Abstract

This paper presents an approach to enabling rapid design and deployment of small unmanned aerial systems (SUAS) using SysML. Recent advances in SUAS technologies have uniquely situated these systems to provide battlefield situational awareness and operational support to the U.S. Army. However, off-design mission performance is often highly degraded due to the small scale of the vehicles. Previous efforts have developed a new approach to SUAS design and deployment in order to improve the capability of these vehicles. The approach, named “Aggregate Derivative Approach to Product Design” (ADAPt Design), uses rigorous systems engineering techniques to form an executable link between input requirements and output design. The result is the capability to automatically synthesize multiple SUAS designs from differing sets of design requirements using a common set of components.
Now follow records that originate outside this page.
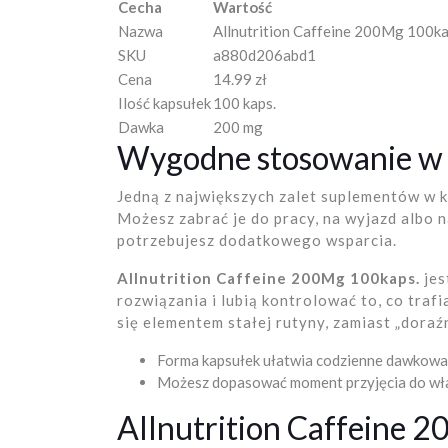
Cecha
Wartość
Nazwa
Allnutrition Caffeine 200Mg 100ka
SKU
a880d206abd1
Cena
14.99 zł
Ilość kapsułek
100 kaps.
Dawka
200 mg
Wygodne stosowanie w 
Jedną z największych zalet suplementów w k
Możesz zabrać je do pracy, na wyjazd albo n
potrzebujesz dodatkowego wsparcia.
Allnutrition Caffeine 200Mg 100kaps.
jes
rozwiązania i lubią kontrolować to, co traf
się elementem stałej rutyny, zamiast „dora
Forma kapsułek ułatwia codzienne dawkowa
Możesz dopasować moment przyjęcia do wł
Allnutrition Caffeine 2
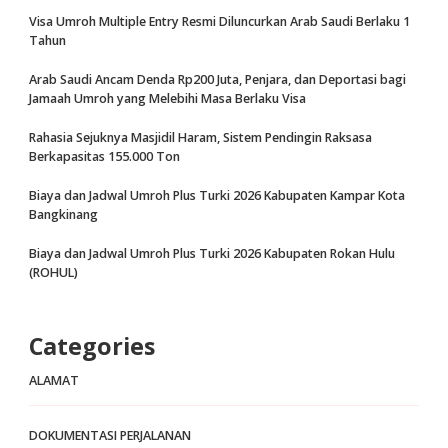
Visa Umroh Multiple Entry Resmi Diluncurkan Arab Saudi Berlaku 1
Tahun
Arab Saudi Ancam Denda Rp200 Juta, Penjara, dan Deportasi bagi
Jamaah Umroh yang Melebihi Masa Berlaku Visa
Rahasia Sejuknya Masjidil Haram, Sistem Pendingin Raksasa
Berkapasitas 155.000 Ton
Biaya dan Jadwal Umroh Plus Turki 2026 Kabupaten Kampar Kota
Bangkinang
Biaya dan Jadwal Umroh Plus Turki 2026 Kabupaten Rokan Hulu
(ROHUL)
Categories
ALAMAT
DOKUMENTASI PERJALANAN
Derived designs are compatible with automated manufacturing processes permitting rapid in-situ fabrication. The approach works by extending the notion of a product family so that family members exist as potential designs varying continuously over a fixed design space rather than a finite number of designs occupying discrete points in the space. Executable model-based design tools are then paired with the product family to form the link between requirements and output design. The approach is presented via an application to multirotor SUAS in a model-based systems engineering motivated format using the SysML modeling language. SysML diagrams permit the interconnection of descriptive, behavioral, and process models capturing essential systems engineering processes including verification and validation of requirements, system architecture definition, interface specification, component description, and sequencing of design logic. The implementation of ADAPt Design presented in this paper illustrates that a model-based systems engineering format is useful in documenting the approach, and also highlights the format's drawbacks and limitations.